Effectively Twitter are limiting access to the API for many of the apps that people have come to know and love. For example, many of the ‘client’ applications people use to access Twitter, which are independent of Twitter itself, are going to find life more difficult in the future.

On top of annoying the developer community, Twitter has irritated its own user base too, with the over hasty censoring of accounts; and the growth of advertising on the platform.

This latter point is the important one. Twitter has grown into a vast social network, but hasn’t actually made much money over the last five years. What it needs to do is to turn it’s userbase into cash – and the best way of doing that, they think, is ads. Hence the clampdown on third party client apps – which may interfere with the way the ads appear to users.

Finally, a few folk are feeling increasingly nervous about the fact that content they create, such as tweets, isn’t owned by them. It’s all held in a database by Twitter, and they can choose to do with it what they will.

To a certain extent, people should probably just stop whining. After all, Twitter never claimed to be anything other than a for profit corporate company – this day was going to come sooner or later. But given the way Twitter has developed, their recent behaviour does stick in the craw somewhat.

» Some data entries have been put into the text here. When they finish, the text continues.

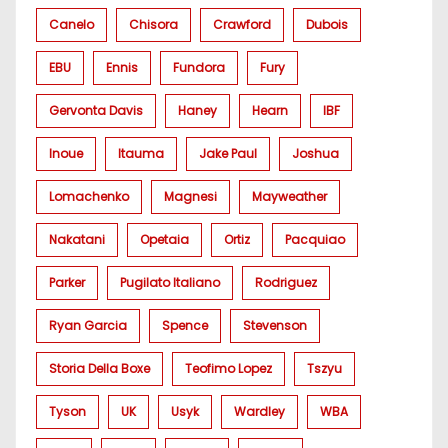
Canelo
Chisora
Crawford
Dubois
EBU
Ennis
Fundora
Fury
Gervonta Davis
Haney
Hearn
IBF
Inoue
Itauma
Jake Paul
Joshua
Lomachenko
Magnesi
Mayweather
Nakatani
Opetaia
Ortiz
Pacquiao
Parker
Pugilato Italiano
Rodriguez
Ryan Garcia
Spence
Stevenson
Storia Della Boxe
Teofimo Lopez
Tszyu
Tyson
UK
Usyk
Wardley
WBA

  • Who came up with the idea for @ replies? Not Twitter – it was the users and third party developers.
  • Who came up with the idea for hashtags? Not Twitter – it was the users and third party developers.
  • Who came up with the bird motif? Not Twitter – it was a third party developer.
  • Who puts all the content into Twitter? Not Twitter – it’s the users.

The list can go on. Again, all those people who invested time, content and ideas into Twitter have little to complain about, really. Twitter never claimed to be open source. They’re free to take people’s suggestions and incorporate them as they please. That’s part of the deal with using a ‘free’ service.

However, people have started to hit back. app.net is a new Twitter clone with a slight difference: you have to pay $50 to use it. This means no ads, an open API and no corporations interfering with the way the service runs.

It also provides an option to download all your data, which kind of answers the content control issue.

I’ve started using it and my profile is just here: https://alpha.app.net/davebriggs. It’s slow, as you can imagine any new network is – let alone one that you have to pay to join. I’m not convinced it will succeed as anything other than an online ghetto for people who have fallen out of love with Twitter.

Also, remember Diaspora? Thought not. They tried to do a similar thing, but to Facebook. Didn’t work – nobody cared enough.

Others like Dave Winer (the somewhat cantankerous tech legend who invented RSS amongst other things) are promoting a much more open way of publishing, where people control their own servers running their own software, and through protocols and standards, they talk to one another. In other words, decentralising the whole social networking concept.

An example of this emerged recently, called tent.io.

This makes sense for people with the chops to run software like this, and perhaps to serious, professional content creators. But for people chatting about what’s happening on Xfactor? Probably not.

What does this mean for digital engagers in government and beyond?

Not a lot. Keep calm and carry on, as the increasingly irritating posters, tea towels, coasters and rolls of toilet paper keep telling us. Twitter isn’t going away. Many of these debates are fairly arcane and only of interest to the tiny percentage of the population that actually care.

Twitter remains an easy to access, free to use channel for people to quickly share their thoughts about what is happening to them at that moment, and it has enormous reach too.

For those that do worry about owning your content, keeping records and backing up, you can always make use of tools like ifttt to keep a copy of everything you publish.